# dsi is your inturment



## Lyxen (May 13, 2009)

korg ds 10 is my new intsurment. 
It pretty much fucking stomps.
yeshh
is there anyone OUT THERE that also uses this fantasticx piece of software?
or chiptune artist who use NINTENDO hardware for beat creating.
If so how do you go about live sets


----------



## TakeWalker (May 13, 2009)

Hopefully, I will soon. I saw a demo video and immediately fell in love. :3


----------



## Lyxen (May 15, 2009)

derp


----------



## protocollie (May 23, 2009)

Lyxen said:


> If so how do you go about live sets



With way more than a DS


----------



## Beta Link (May 23, 2009)

My brother got the DS Korg 10 for his birthday, and I've been borrowing it a bit.
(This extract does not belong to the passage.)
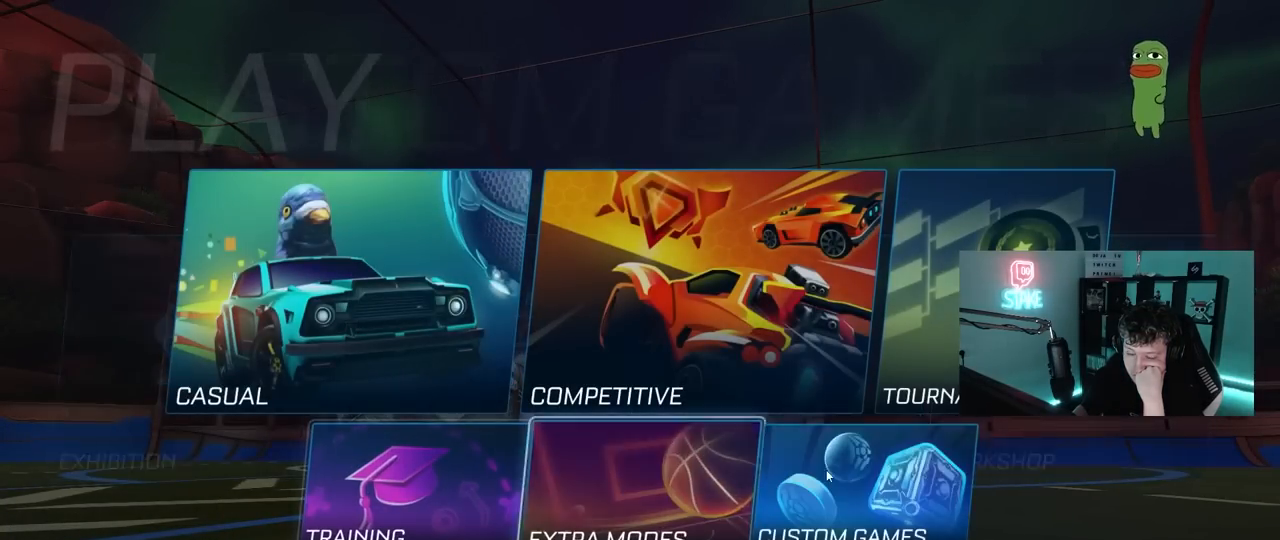
{"keys": [], "mouse": ["left"], "mouse_move": "still", "events": [[467, "mouse_left", "down"]]}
It is one hell of an awesome piece of software.


----------



## emptyF (May 23, 2009)

what the hell are you kids yammering about?  go play real instruments and get off my lawn!


----------



## Sinister Exaggerator (May 24, 2009)

protocollie said:


> With way more than a DS



Less is more fyi :V

Granted I would never walk on stage with just a Gameboy, but I feel that operating with as little equipment as possible encourages and forces you to learn, improvise and develop your musical style within more stringent parameters.


----------



## Lyxen (May 25, 2009)

lets tour


----------



## protocollie (Jun 23, 2009)

Bathos said:


> Less is more fyi :V
> 
> Granted I would never walk on stage with just a Gameboy, but I feel that operating with as little equipment as possible encourages and forces you to learn, improvise and develop your musical style within more stringent parameters.



he asked a question, i answered.

nobody wants to sit around and listen to someone just fiddle with a gameboy for a couple hours, unless you only want to attract about 13 hipsters to your show.

just honest help.


----------



## greg-the-fox (Jun 23, 2009)

protocollie said:


> nobody wants to sit around and listen to someone just fiddle with a gameboy for a couple hours, unless you only want to attract about 13 hipsters to your show.



Oh geez, reminded me of this block party I went to in Philly. Anyone was free to sign up so one of the acts were this 3 loosers turning knobs on a Microkorg to make this horrid experimental "music" for like 15 minutes, everyone was just staring at them but of course there was this drunk/stoned hippie chick with a headband dancing like it was the best thing she'd ever heard XD


----------



## Sinister Exaggerator (Jun 23, 2009)

greg-the-fox said:


> Oh geez, reminded me of this block party I went to in Philly. Anyone was free to sign up so one of the acts were this 3 loosers turning knobs on a Microkorg to make this horrid experimental "music" for like 15 minutes, everyone was just staring at them but of course there was this drunk/stoned hippie chick with a headband dancing like it was the best thing she'd ever heard XD



http://en.wikipedia.org/wiki/Noise_music

Yeah man. They're "loosers". Totally. Only stoned people, hipsters and artfags can enjoy that kind of random, pretentious stuff, right?


----------



## protocollie (Jun 23, 2009)

Bathos said:


> http://en.wikipedia.org/wiki/Noise_music
> 
> Yeah man. They're "loosers". Totally. Only stoned people, hipsters and artfags can enjoy that kind of random, pretentious stuff, right?



while losers is a harsh term, my experience with the noise genre is there's a few folks genuinely interested in it, and then a massively disproportionate majority who have trained themselves to like it so they can make snide remarks about their superior and incomprehensible musical tastes.

it's definitely an interesting genre, but yeah, a noise show will have about one or two genuine appreciators and a boatload of folks there for the cred.


----------



## Sinister Exaggerator (Jun 23, 2009)

protocollie said:


> it's definitely an interesting genre, but yeah, a noise show will have about one or two genuine appreciators and a boatload of folks there for the cred.



I don't know how true that is. 

I might have the benefit of living in the Sacramento, CA area which has a really solid and active noise scene, but in general all of the people attending noise shows (at least out here) tend to be hardcore noise fans and collectors and usually have projects of their own that they're recording and releasing with. It's a massively user-supported genre after all. There are the nose in the air, holier than thou idiots that show up for the "cred", sure. I've seen them. Fact is that they don't make up the majority of people into the genre.


----------



## Lyxen (Jun 29, 2009)

derp


----------